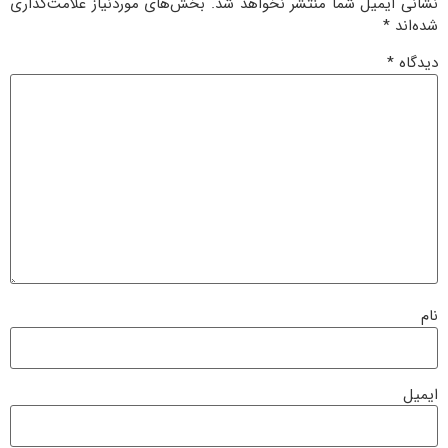
نشانی ایمیل شما منتشر نخواهد شد.
بخش‌های موردنیاز علامت‌گذاری
شده‌اند
*
دیدگاه
*
نام
ایمیل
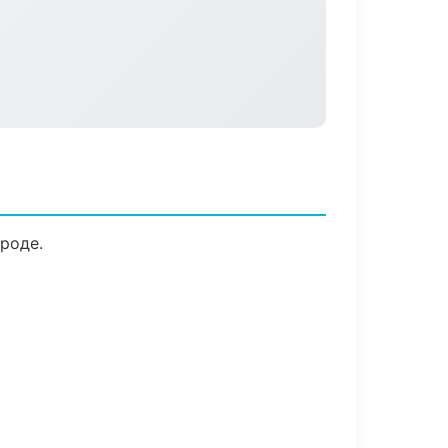
роде.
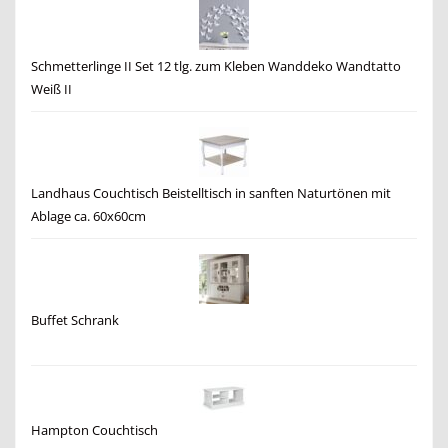
Schmetterlinge II Set 12 tlg. zum Kleben Wanddeko Wandtatto
Weiß II
Landhaus Couchtisch Beistelltisch in sanften Naturtönen mit
Ablage ca. 60x60cm
Buffet Schrank
Hampton Couchtisch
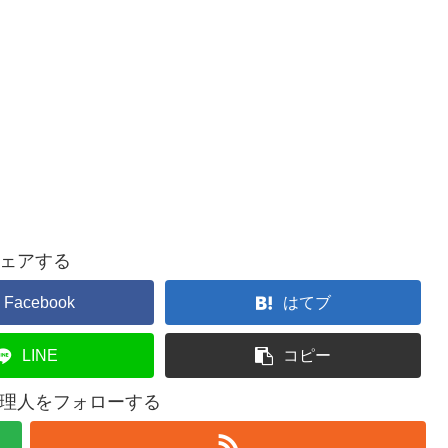
ェアする
Facebook
はてブ
LINE
コピー
理人をフォローする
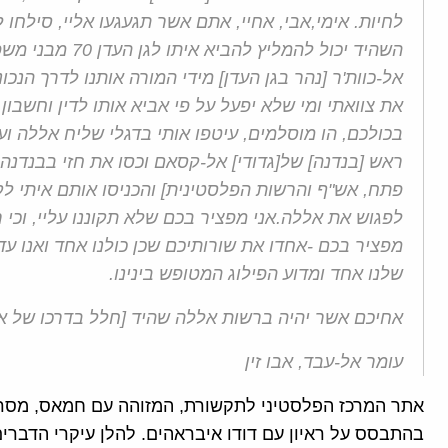
לחיות. אימי,אבי, אחיי, אתם אשר תגעגעו אליי, סילחו ל
השהיד יכול להמלי
אל-כוות'ר [נהר בגן העדן] מידי המורה אותנו לדרך הנכונ
את צוואתי ומי שלא יפעל על פי אביא אותו לדין וחשבון
בכולכם, הו מוסלמים, עיטפו אותי בדגלי שליח אללה וע
ראש [בנדנה] של[גדודי] אל-קסאם וכסו את חזי בבנדנה
פתח, אש"ף והרשות הפלסטינית] והכניסו אותם איתי לק
לפגוש את אללה.אני מפציר בכם שלא תקוננו עליי, וכי רק
מפציר בכם -אחדו את שורותיכם שכן כולנו אחד ואנו עד
שלנו אחד ומדוע הפילוג המטופש בינינו.
אחיכם אשר יהיה ברשות אללה שהיד [חלל בדרכו של א
עומר אל-עבד, אבו זין
אתר המרכז הפל
סטיני לתקשורת
,
המזוהה עם חמאס
,
מסר 
בהתבסס על ראיון עם דודו איבראהים
.
להלן עיקרי הדברי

§ Task goal
Give again, word for word, every line from the one holding "מפציר בכם -אחדו" to the end of the data.

§ Reply
מפציר בכם -אחדו את שורותיכם שכן כולנו אחד ואנו עד
שלנו אחד ומדוע הפילוג המטופש בינינו.
אחיכם אשר יהיה ברשות אללה שהיד [חלל בדרכו של א
עומר אל-עבד, אבו זין
אתר המרכז הפל
סטיני לתקשורת
,
המזוהה עם חמאס
,
מסר 
בהתבסס על ראיון עם דודו איבראהים
.
להלן עיקרי הדברי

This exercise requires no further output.